Adam, si es que ése era su verdadero nombre, se sentó en una butaca, sacó un cigarrillo y encendió el televisor mientras los otros dos policías tomaban asiento en el sofá.

—Me estaba quedando dormido ahí dentro. ¿Cómo va el partido? —dijo uno.

—Los Yankees van ganando cuatro a tres en la séptima entrada —contestó Adam.

—¿Cómo podéis ser tan cabrones y tan insensibles? —exclamó una de las mujeres policía mirándolos con desdén, y luego, volviéndose a mí, me dijo con dulzura—: Oye, muñeca, ¿quieres que te traiga un café?

Yo estaba petrificada, pero me las arreglé para preguntar:

—¿Qué es esto, una emboscada?

—Eso era, pero no ha funcionado. Otra vez será —contestó Adam, y los dos policías del sofá se rieron.

La otra mujer policía me acercó una botella de agua, y con un sincero tono de solidaridad me dijo:

—Ya sé que esto no es asunto mío, pero estaba escuchando lo que te ha pasado y me parece que deberías hablar con ese tal Simon y explicárselo todo. Se merece que le des una oportunidad.

—No. A ese tipo ni te acerques —intervino la otra policía—. Es un cabrón que no merece que le vuelvas a hablar jamás. —A partir de ese momento, las dos policías empezaron a discutir.

—Ese tipo no puede leerle la mente. Él no sabe lo que ella siente por él —dijo la segunda, y añadió mirándome—: A ésta no le hagas ni caso. Habla con Simon; si te entiende, entonces vale la pena, y si no te entiende, olvídate de él.

Entonces la primera policía me dijo:

—Mira, muñeca, tú estás demasiado buena para aguantar eso.

—Elaine, no llames muñeca a la sospechosa —interrumpió la segunda.

—Cállate, Carol. Ella ya no es sospechosa de nada. Ese idiota no tiene ningún derecho a tratarte así —me dijo Elaine—. ¡Mírate en el espejo! ¡Estás buenísima! Yo te garantizo que hay toneladas de hombres y mujeres que se morirían por ti —afirmó guiñándome un ojo—. Me alegro de que no vayamos a arrestarte, pero créeme que me habría encantado cachearte para ver si llevabas un arma escondida.
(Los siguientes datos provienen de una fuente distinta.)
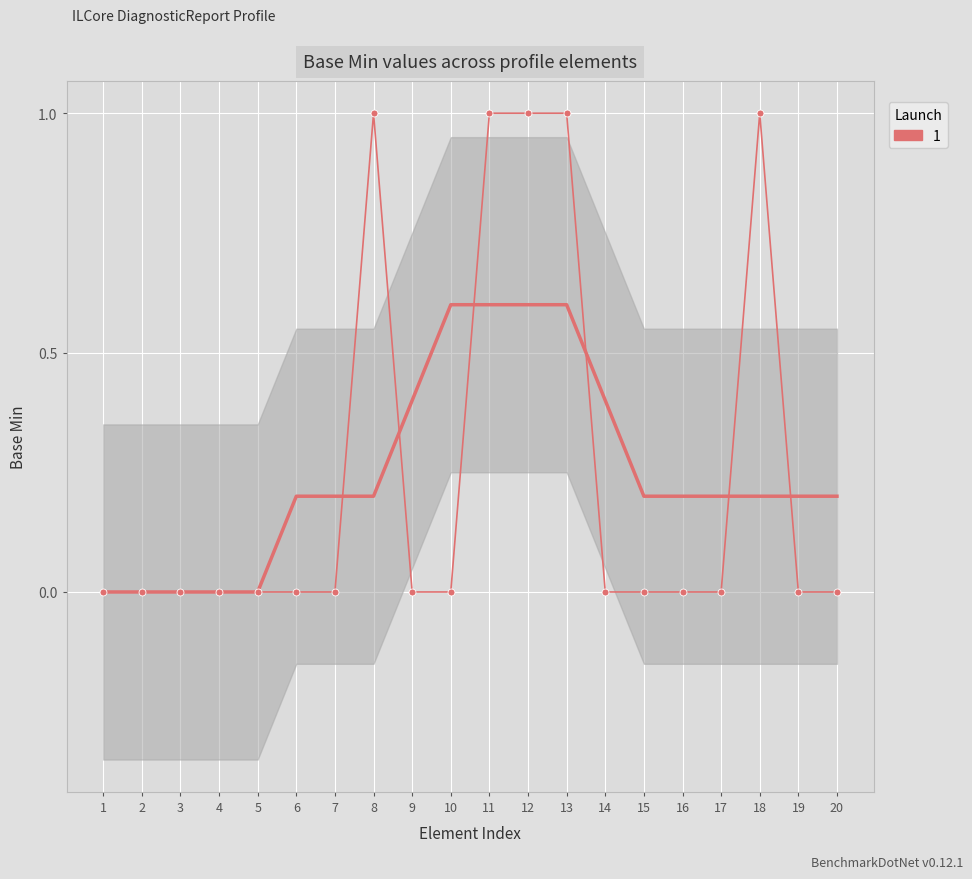

Where is the data nearest to the value 0?

1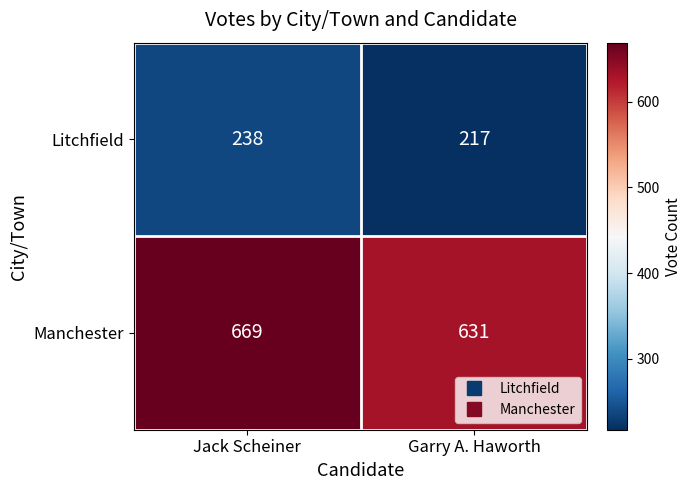

Read the Manchester value at Jack Scheiner.

669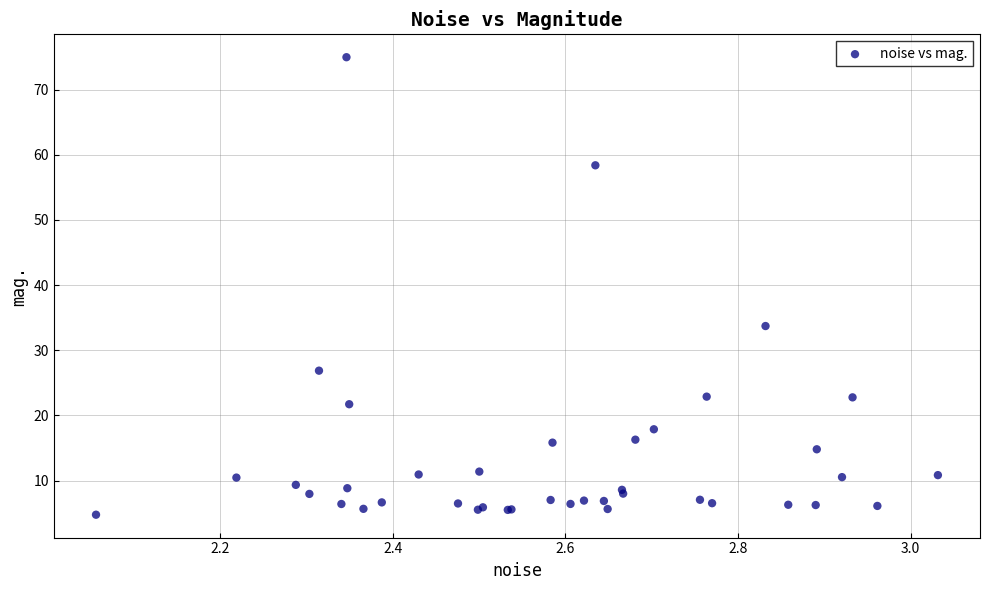

What Y value in the scatter plot is closest to 39?

33.7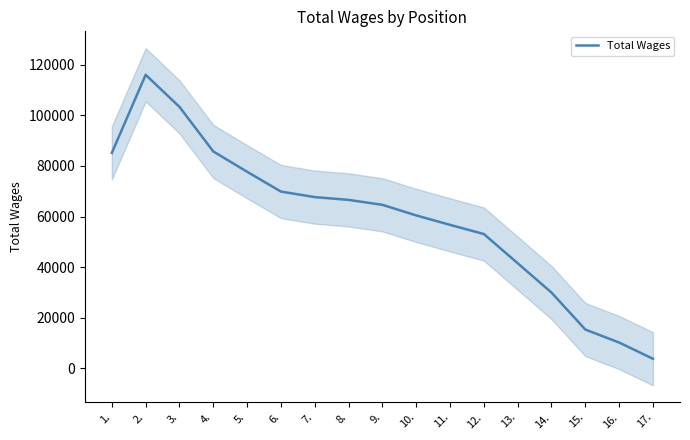

Does the chart display data point markers on the line(s)?

No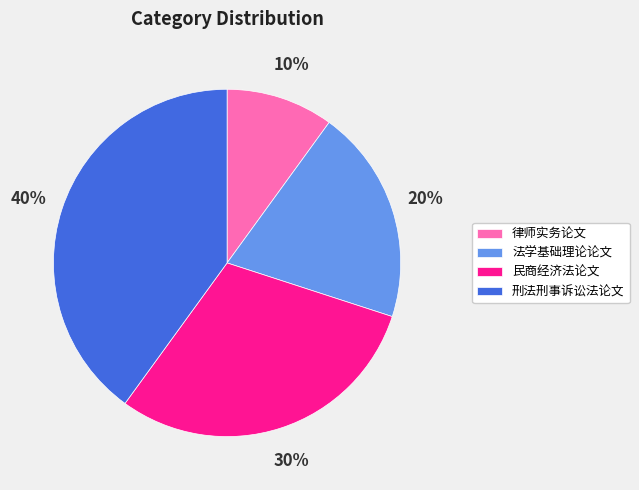

Between 法学基础理论论文 and 民商经济法论文, which is larger?

民商经济法论文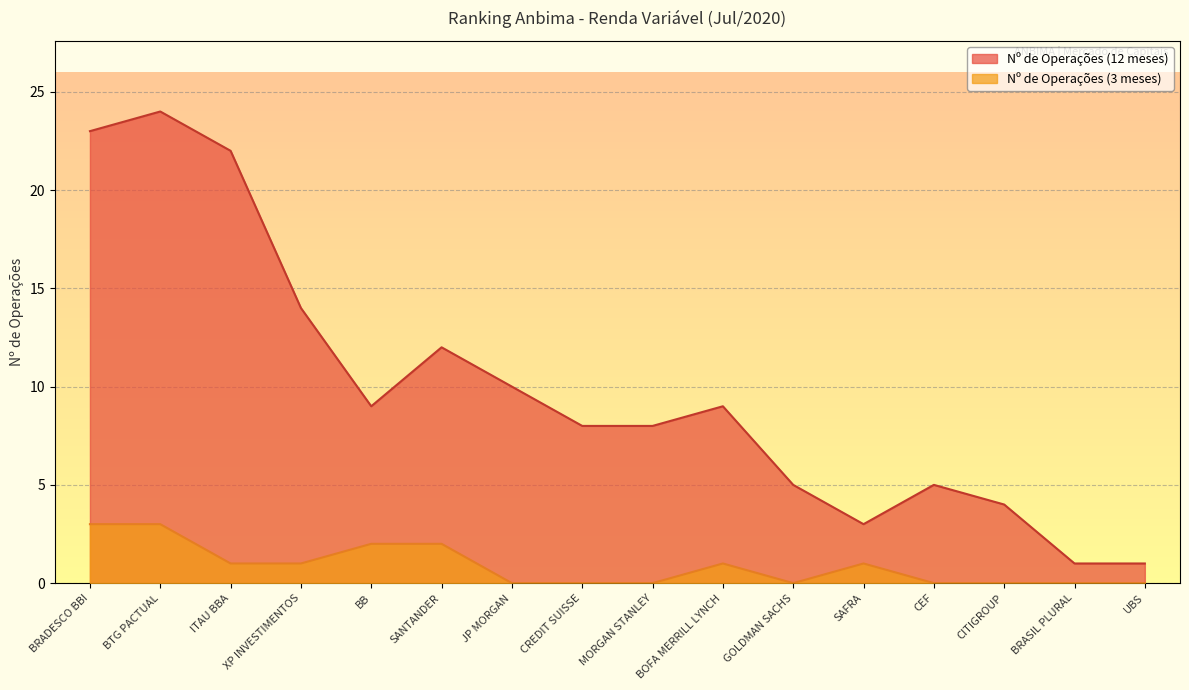

The value of Nº de Operações (12 meses) at JP MORGAN is 10. True or false?

True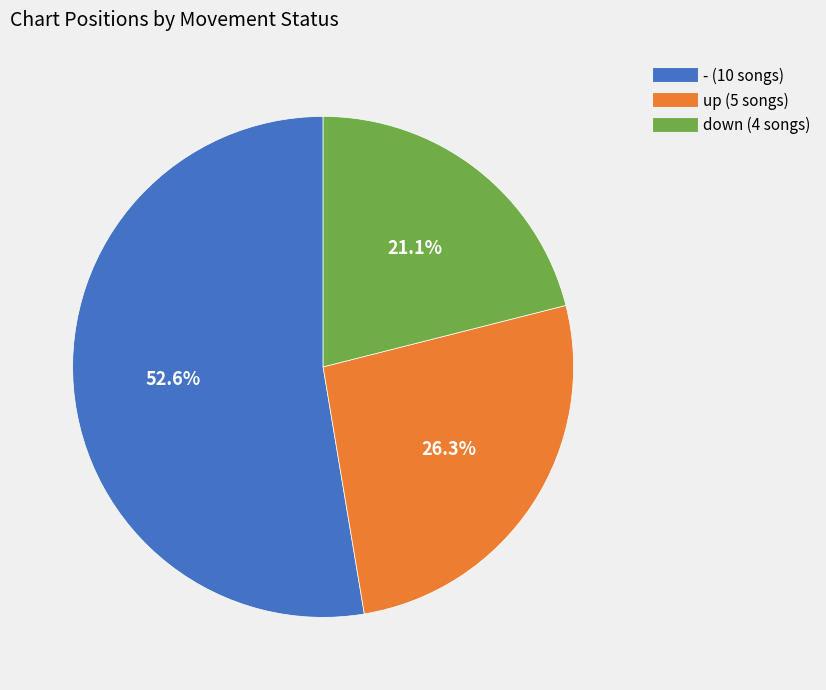

Is down the majority of the pie?

No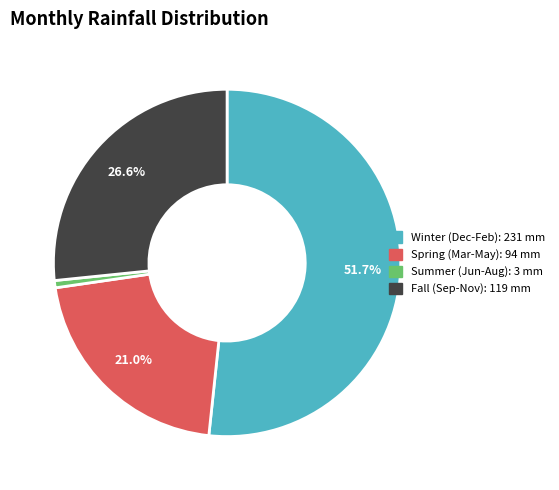

To the nearest percent, what is the average slice percentage?

25%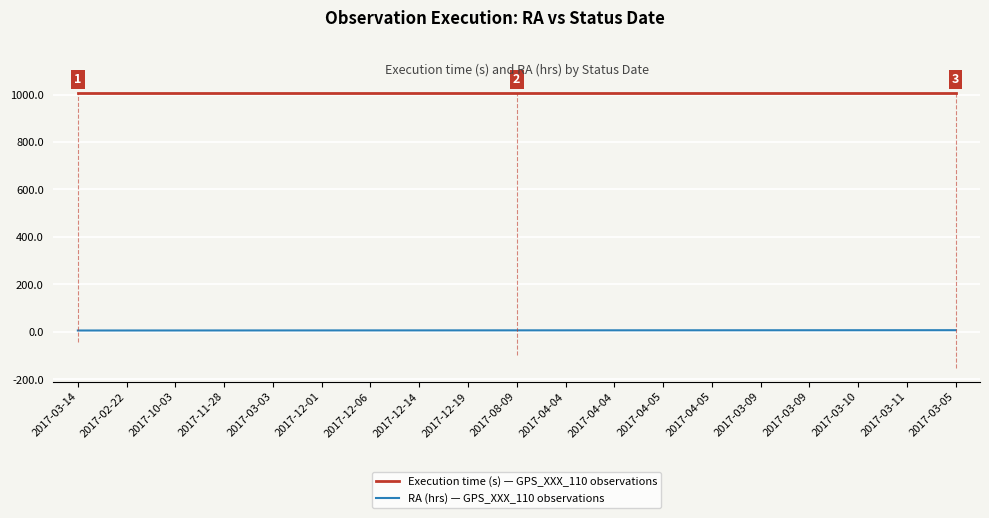

True or false: RA (hrs) — GPS_XXX_110 observations has more than 2 points higher than both neighbors.

False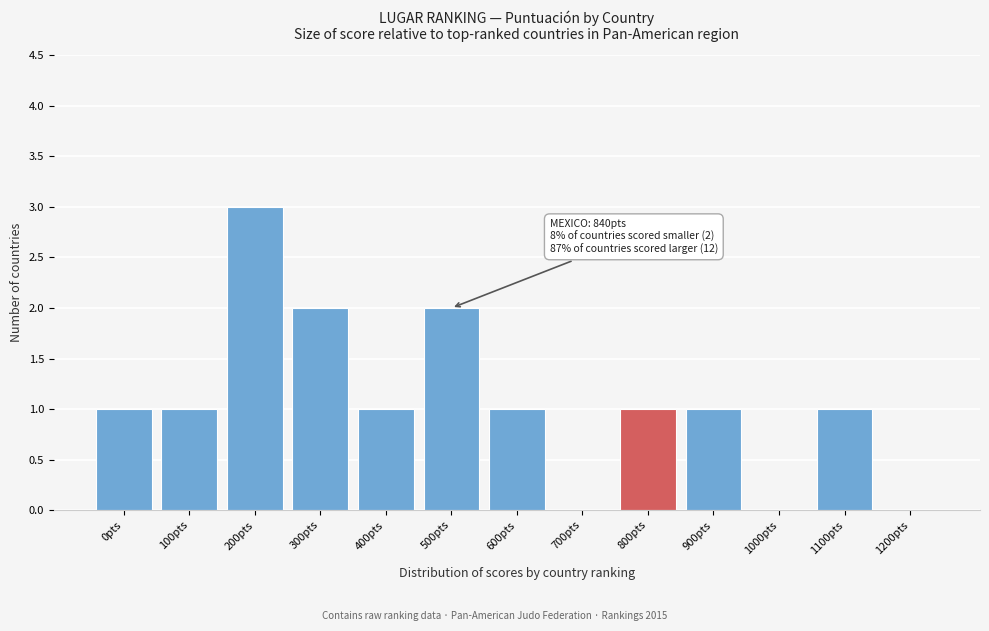

Reading right to left, extract all data points from this chart.

1200pts=0	1100pts=1	1000pts=0	900pts=1	800pts=1	700pts=0	600pts=1	500pts=2	400pts=1	300pts=2	200pts=3	100pts=1	0pts=1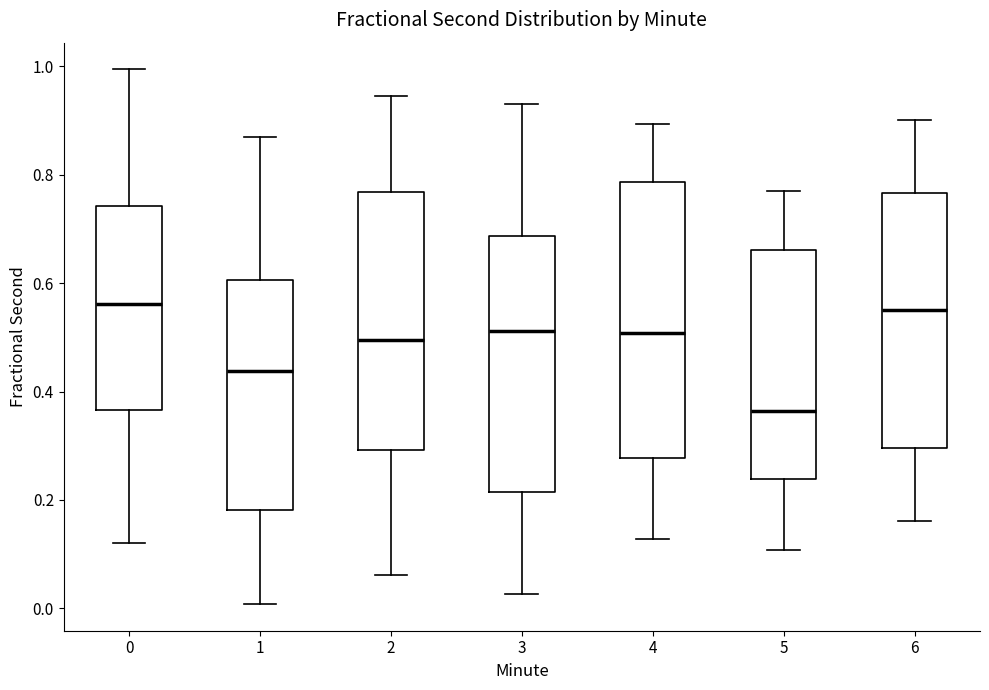

Reading left to right, transcribe this box plot: for each box, give where its median line is, the range the box spans, and where its two whiskers end, as read against the y-axis. The values are not printed on the chart, so give them approximately, as read against the axis.

0: median 0.56, box 0.36 to 0.74, whiskers 0.12 to 1.00
1: median 0.44, box 0.18 to 0.60, whiskers 0.00 to 0.86
2: median 0.50, box 0.30 to 0.76, whiskers 0.06 to 0.94
3: median 0.52, box 0.22 to 0.68, whiskers 0.02 to 0.94
4: median 0.50, box 0.28 to 0.78, whiskers 0.12 to 0.90
5: median 0.36, box 0.24 to 0.66, whiskers 0.10 to 0.76
6: median 0.54, box 0.30 to 0.76, whiskers 0.16 to 0.90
—¡Elaine, por favor! ¡Éste no es el lugar ni el momento!

—Pero ¿qué te pasa, Carol?

—Es que es lesbiana —me susurró Carol.

—No tienes que susurrarlo —contestó Elaine—, porque si yo fuera heterosexual no lo dirías a escondidas. Estoy muy orgullosa de ser lesbiana, y lo digo a gritos si me da la gana.

—No hace falta que lo grites, porque ya estamos hartos de oírlo —intervino uno de los policías del sofá, y los demás se rieron a carcajadas.

—Si no fueras un cabrón y un impotente, a lo mejor me ofenderías, imbécil —dijo Elaine con desdén.

—Un día te van a acusar de acoso sexual —advirtió Carol.

—Yo no estoy acosando a esta chica, simplemente le estoy diciendo la verdad.

Adam las interrumpió.

—¡Callaos, coño, que no podemos oír el partido!

—Cállate tú, idiota —contestó Elaine, e inmediatamente le preguntó—: Oye, ¿quién va ganando?

Ganaban los Yankees, pero yo sentía que lo había perdido absolutamente todo.